TASK GOAL – In the entries that follow, the lines from the one with "155. Cai F, Xu" through the one with "159. Mookerjee SA, Goncalves" are the ones to write out, exactly and with both ends included. Nothing else should appear.

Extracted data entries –
◆ ◆ ◆ ◆ ◆

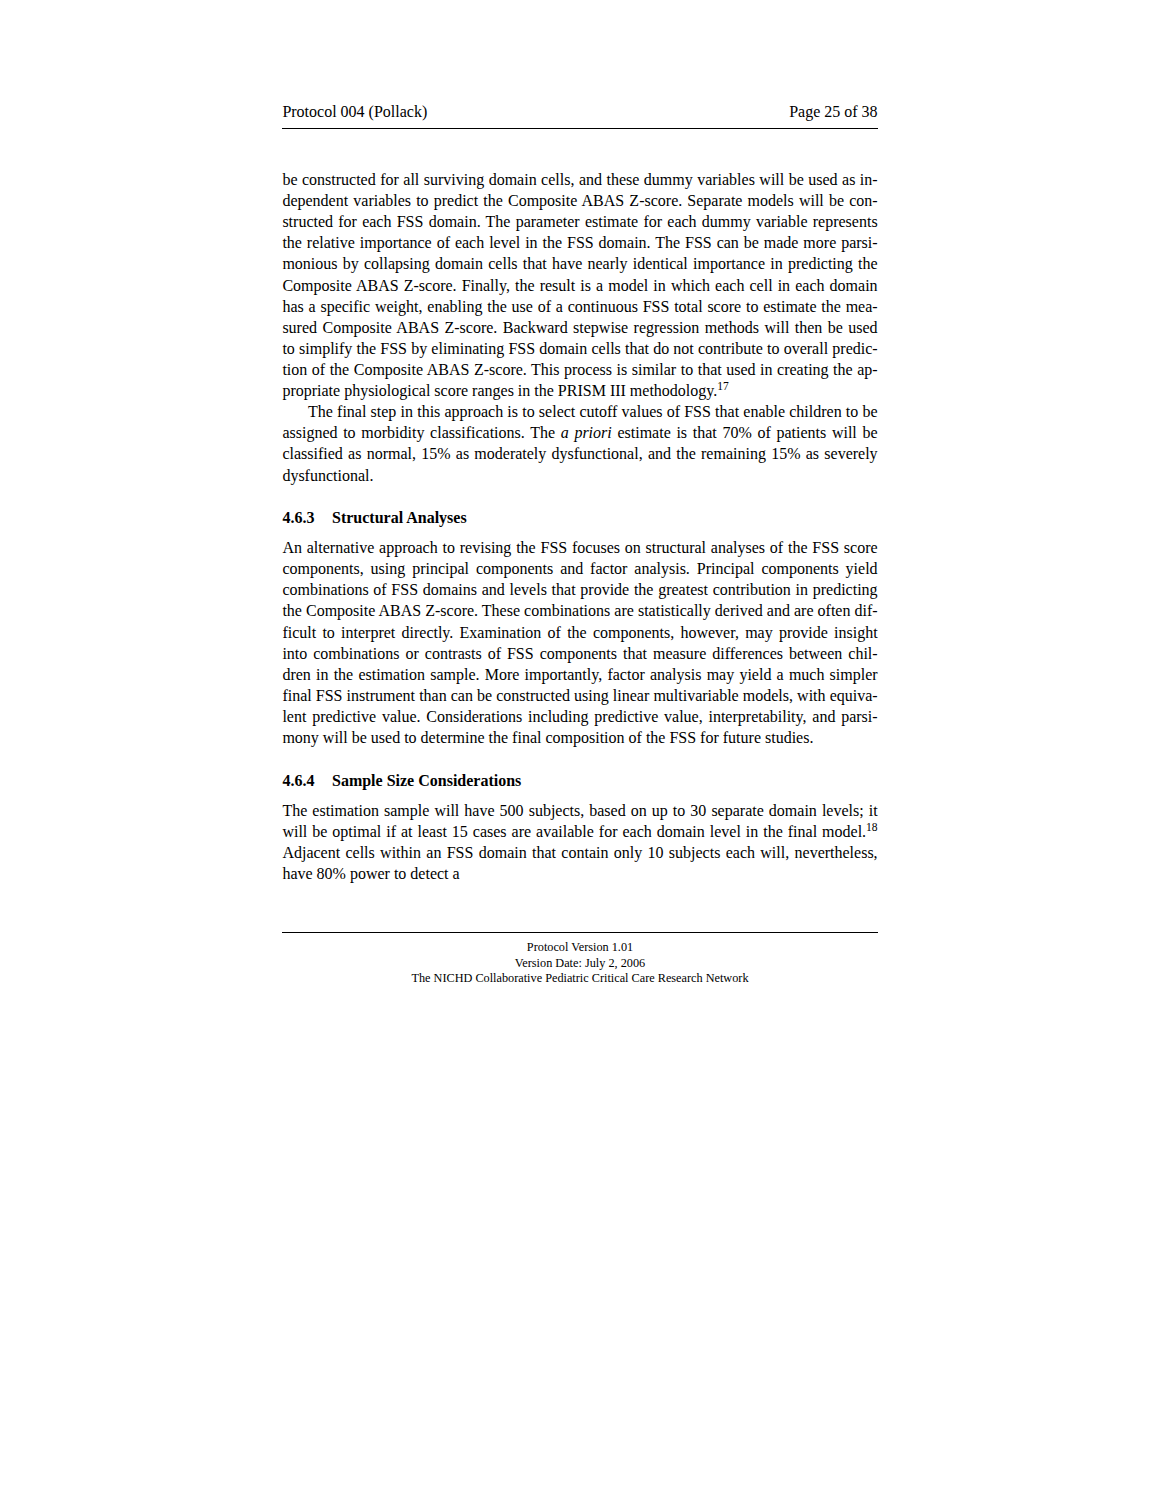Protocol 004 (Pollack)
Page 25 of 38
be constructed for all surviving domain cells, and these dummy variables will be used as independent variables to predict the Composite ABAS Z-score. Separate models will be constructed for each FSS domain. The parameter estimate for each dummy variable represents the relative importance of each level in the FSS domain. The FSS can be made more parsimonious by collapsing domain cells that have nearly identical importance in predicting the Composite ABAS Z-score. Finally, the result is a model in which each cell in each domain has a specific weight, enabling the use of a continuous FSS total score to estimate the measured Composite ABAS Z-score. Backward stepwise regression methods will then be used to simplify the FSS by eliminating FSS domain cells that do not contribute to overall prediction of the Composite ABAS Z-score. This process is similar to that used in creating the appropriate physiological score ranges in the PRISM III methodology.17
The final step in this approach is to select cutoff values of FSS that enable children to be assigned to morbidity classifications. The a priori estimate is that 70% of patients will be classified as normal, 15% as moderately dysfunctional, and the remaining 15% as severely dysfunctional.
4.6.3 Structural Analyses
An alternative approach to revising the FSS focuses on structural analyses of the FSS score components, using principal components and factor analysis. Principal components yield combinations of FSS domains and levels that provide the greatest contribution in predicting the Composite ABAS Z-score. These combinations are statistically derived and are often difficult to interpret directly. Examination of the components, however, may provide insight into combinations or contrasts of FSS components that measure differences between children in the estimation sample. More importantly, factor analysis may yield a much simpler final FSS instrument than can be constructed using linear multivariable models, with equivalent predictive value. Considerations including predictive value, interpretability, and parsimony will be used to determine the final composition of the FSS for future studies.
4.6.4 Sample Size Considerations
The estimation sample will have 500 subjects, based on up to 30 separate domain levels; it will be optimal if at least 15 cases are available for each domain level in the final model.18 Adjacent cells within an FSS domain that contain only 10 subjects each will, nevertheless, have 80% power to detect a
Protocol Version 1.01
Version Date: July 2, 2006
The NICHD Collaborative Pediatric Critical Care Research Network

◆ ◆ ◆ ◆ ◆

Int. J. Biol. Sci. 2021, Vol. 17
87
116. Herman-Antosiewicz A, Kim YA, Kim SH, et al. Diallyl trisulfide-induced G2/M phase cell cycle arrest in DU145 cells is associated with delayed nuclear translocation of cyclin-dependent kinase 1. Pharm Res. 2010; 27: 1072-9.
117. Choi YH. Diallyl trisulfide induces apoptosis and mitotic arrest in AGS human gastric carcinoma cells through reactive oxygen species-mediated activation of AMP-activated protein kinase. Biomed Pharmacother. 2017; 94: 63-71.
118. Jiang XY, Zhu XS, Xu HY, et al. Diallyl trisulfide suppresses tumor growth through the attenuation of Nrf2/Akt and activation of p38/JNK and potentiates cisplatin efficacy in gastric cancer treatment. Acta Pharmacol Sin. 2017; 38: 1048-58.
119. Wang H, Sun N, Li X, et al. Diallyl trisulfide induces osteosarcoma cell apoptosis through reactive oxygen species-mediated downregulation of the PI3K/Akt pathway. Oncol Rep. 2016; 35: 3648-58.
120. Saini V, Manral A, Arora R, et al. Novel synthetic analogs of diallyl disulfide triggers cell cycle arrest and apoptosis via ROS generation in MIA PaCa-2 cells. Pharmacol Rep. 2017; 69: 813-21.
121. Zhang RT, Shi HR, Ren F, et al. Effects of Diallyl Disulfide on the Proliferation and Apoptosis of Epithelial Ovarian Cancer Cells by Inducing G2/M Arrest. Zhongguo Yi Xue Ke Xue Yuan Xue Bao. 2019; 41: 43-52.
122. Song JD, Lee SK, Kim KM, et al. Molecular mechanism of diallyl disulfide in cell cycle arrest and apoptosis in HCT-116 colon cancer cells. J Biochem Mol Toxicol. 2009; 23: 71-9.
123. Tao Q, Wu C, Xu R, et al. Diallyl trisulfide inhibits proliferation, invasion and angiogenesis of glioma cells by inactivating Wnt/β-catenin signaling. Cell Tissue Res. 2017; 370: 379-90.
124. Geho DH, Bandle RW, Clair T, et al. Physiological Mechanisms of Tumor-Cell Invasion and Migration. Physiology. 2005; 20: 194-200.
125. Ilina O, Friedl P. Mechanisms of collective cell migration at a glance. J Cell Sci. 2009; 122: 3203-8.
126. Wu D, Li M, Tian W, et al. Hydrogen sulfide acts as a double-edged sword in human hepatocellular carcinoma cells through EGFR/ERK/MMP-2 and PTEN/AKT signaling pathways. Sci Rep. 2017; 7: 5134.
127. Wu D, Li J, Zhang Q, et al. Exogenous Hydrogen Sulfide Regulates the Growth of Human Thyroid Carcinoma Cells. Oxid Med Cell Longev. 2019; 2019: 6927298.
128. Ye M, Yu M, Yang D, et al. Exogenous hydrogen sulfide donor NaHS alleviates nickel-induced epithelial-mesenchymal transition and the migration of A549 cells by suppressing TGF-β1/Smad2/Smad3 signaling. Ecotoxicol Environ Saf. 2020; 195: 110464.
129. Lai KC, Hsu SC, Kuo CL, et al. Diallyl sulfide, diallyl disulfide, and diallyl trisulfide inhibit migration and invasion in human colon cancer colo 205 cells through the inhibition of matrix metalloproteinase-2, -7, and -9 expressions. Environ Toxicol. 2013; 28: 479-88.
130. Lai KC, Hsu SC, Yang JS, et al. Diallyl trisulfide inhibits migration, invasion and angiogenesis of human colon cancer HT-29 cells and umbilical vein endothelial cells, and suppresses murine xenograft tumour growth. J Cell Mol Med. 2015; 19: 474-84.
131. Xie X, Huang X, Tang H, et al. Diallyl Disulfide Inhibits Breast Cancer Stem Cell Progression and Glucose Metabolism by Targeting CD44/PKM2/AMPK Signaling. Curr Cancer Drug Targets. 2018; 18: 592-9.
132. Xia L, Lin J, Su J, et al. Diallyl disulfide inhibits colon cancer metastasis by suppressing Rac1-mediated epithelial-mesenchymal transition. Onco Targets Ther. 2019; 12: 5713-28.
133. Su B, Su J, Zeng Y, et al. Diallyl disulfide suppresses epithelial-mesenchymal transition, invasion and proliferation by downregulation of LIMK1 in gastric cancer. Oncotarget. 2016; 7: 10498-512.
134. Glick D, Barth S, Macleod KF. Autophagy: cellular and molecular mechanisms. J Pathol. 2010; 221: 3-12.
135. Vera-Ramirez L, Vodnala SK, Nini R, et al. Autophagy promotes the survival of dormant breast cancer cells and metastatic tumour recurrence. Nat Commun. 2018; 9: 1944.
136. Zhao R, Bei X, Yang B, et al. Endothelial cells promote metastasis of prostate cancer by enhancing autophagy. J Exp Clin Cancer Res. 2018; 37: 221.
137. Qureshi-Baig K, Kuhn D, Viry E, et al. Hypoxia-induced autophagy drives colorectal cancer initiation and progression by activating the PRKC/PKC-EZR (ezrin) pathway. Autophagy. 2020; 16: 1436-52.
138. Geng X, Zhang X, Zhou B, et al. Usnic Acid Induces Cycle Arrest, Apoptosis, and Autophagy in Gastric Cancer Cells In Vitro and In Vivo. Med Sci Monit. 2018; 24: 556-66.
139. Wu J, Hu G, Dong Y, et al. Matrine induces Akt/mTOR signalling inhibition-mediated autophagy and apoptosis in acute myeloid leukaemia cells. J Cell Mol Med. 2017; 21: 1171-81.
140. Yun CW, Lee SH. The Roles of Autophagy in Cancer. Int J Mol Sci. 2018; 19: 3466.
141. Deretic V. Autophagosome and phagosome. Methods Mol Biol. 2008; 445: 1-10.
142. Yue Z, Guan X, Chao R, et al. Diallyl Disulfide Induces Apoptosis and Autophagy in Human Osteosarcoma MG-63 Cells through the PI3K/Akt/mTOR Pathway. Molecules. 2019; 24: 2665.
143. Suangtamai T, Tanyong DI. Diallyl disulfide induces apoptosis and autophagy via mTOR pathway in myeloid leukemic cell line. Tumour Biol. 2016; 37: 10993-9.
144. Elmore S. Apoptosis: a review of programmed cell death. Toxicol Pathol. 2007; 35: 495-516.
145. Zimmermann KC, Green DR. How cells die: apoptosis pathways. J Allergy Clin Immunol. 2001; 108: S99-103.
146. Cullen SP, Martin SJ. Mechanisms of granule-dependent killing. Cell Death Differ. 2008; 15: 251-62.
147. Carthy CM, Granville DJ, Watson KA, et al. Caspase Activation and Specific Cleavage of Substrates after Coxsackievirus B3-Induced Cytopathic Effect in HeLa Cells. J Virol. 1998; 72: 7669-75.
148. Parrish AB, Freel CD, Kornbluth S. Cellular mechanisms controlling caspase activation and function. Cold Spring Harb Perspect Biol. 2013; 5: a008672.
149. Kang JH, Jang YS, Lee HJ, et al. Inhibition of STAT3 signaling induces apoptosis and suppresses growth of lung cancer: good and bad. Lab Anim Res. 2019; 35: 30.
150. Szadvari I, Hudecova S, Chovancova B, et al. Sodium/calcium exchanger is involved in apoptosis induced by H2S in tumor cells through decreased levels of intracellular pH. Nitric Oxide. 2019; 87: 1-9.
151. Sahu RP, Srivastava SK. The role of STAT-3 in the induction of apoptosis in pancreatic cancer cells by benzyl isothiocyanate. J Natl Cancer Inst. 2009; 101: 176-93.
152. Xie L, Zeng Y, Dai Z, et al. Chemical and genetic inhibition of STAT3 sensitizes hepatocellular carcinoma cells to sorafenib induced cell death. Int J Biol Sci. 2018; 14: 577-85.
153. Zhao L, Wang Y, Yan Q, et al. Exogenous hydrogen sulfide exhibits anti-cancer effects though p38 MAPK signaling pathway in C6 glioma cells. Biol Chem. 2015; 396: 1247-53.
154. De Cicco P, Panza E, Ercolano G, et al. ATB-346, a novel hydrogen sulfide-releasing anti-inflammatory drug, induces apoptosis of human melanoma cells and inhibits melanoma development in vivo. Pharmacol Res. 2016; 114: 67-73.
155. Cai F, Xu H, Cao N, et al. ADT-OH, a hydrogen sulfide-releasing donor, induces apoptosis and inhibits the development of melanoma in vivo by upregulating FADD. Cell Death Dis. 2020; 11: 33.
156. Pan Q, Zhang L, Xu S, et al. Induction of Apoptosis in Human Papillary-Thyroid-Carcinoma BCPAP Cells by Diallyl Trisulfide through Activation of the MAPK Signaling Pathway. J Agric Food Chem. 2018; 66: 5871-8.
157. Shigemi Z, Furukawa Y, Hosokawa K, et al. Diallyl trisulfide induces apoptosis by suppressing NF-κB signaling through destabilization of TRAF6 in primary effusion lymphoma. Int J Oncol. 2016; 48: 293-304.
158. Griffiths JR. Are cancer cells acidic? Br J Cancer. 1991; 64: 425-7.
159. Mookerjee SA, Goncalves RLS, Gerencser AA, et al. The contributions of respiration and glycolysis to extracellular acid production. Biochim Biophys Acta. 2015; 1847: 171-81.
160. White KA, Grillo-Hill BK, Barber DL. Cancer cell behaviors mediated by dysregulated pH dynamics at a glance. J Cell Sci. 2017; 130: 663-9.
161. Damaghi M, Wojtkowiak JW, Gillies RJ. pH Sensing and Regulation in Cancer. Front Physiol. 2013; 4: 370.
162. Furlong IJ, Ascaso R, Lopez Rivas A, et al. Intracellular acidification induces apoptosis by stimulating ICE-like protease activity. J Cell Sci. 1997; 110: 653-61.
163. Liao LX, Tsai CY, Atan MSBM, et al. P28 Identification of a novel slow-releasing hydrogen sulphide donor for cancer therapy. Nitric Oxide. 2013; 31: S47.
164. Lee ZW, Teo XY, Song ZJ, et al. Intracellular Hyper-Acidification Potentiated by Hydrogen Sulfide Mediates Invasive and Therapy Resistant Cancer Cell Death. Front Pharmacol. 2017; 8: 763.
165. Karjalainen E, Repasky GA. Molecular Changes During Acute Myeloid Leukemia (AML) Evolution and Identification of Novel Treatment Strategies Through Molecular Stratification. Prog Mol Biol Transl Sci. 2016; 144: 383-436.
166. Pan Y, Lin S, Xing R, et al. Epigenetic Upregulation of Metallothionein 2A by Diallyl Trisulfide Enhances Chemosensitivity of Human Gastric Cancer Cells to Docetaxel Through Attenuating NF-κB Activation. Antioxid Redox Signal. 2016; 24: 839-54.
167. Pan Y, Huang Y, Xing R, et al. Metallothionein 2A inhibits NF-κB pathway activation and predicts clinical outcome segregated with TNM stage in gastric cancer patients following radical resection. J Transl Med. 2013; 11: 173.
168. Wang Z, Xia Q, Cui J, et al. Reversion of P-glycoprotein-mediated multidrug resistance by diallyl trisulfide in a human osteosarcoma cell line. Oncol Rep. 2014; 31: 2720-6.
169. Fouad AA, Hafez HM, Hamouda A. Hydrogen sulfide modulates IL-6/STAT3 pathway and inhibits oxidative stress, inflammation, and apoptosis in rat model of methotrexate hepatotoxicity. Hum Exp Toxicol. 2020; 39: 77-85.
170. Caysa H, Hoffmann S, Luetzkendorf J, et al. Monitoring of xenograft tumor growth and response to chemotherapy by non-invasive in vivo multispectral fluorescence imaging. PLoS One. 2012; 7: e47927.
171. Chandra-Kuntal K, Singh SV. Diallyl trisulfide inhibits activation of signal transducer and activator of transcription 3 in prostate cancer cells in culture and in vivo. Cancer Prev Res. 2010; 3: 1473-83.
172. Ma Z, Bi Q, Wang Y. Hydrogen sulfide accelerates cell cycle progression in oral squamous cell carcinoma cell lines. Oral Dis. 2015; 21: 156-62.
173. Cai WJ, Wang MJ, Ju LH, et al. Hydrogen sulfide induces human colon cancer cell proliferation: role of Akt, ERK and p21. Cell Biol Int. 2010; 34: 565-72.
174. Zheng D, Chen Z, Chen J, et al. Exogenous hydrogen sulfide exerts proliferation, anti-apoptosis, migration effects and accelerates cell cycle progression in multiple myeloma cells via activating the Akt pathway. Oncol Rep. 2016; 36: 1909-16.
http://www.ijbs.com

◆ ◆ ◆ ◆ ◆

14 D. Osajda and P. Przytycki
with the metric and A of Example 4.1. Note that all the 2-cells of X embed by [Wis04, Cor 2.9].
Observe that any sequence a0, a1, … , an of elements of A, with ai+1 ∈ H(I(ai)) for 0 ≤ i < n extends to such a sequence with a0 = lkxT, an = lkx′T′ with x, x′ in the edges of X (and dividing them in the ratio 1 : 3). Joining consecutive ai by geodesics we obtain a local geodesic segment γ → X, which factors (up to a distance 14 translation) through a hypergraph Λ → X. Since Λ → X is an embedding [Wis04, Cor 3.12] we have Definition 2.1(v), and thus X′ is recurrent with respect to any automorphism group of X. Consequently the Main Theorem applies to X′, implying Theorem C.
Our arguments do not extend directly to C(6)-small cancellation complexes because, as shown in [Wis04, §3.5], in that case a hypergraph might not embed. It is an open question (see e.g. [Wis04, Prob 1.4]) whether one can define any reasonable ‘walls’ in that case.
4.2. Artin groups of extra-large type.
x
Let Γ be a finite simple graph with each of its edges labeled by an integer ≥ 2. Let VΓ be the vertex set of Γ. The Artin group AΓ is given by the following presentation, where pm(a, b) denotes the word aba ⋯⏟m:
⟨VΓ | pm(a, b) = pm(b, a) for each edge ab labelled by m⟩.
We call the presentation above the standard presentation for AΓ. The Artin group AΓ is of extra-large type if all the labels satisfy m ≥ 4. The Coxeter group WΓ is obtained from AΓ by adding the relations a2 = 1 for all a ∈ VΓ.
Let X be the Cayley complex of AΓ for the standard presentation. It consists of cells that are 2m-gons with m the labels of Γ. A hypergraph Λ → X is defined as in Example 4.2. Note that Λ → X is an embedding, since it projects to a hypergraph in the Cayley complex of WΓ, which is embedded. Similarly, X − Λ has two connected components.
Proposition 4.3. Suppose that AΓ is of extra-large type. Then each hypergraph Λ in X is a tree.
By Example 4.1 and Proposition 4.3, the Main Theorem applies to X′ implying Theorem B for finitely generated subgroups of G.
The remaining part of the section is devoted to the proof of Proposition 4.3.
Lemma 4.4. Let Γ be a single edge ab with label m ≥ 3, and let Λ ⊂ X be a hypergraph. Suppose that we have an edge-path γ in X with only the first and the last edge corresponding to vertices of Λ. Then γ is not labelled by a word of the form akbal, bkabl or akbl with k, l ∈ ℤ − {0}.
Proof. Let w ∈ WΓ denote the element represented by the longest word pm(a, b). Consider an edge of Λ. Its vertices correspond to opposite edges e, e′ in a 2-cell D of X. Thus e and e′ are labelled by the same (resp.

◆ ◆ ◆ ◆ ◆

COMPLETED EXERCISE –
155. Cai F, Xu H, Cao N, et al. ADT-OH, a hydrogen sulfide-releasing donor, induces apoptosis and inhibits the development of melanoma in vivo by upregulating FADD. Cell Death Dis. 2020; 11: 33.
156. Pan Q, Zhang L, Xu S, et al. Induction of Apoptosis in Human Papillary-Thyroid-Carcinoma BCPAP Cells by Diallyl Trisulfide through Activation of the MAPK Signaling Pathway. J Agric Food Chem. 2018; 66: 5871-8.
157. Shigemi Z, Furukawa Y, Hosokawa K, et al. Diallyl trisulfide induces apoptosis by suppressing NF-κB signaling through destabilization of TRAF6 in primary effusion lymphoma. Int J Oncol. 2016; 48: 293-304.
158. Griffiths JR. Are cancer cells acidic? Br J Cancer. 1991; 64: 425-7.
159. Mookerjee SA, Goncalves RLS, Gerencser AA, et al. The contributions of respiration and glycolysis to extracellular acid production. Biochim Biophys Acta. 2015; 1847: 171-81.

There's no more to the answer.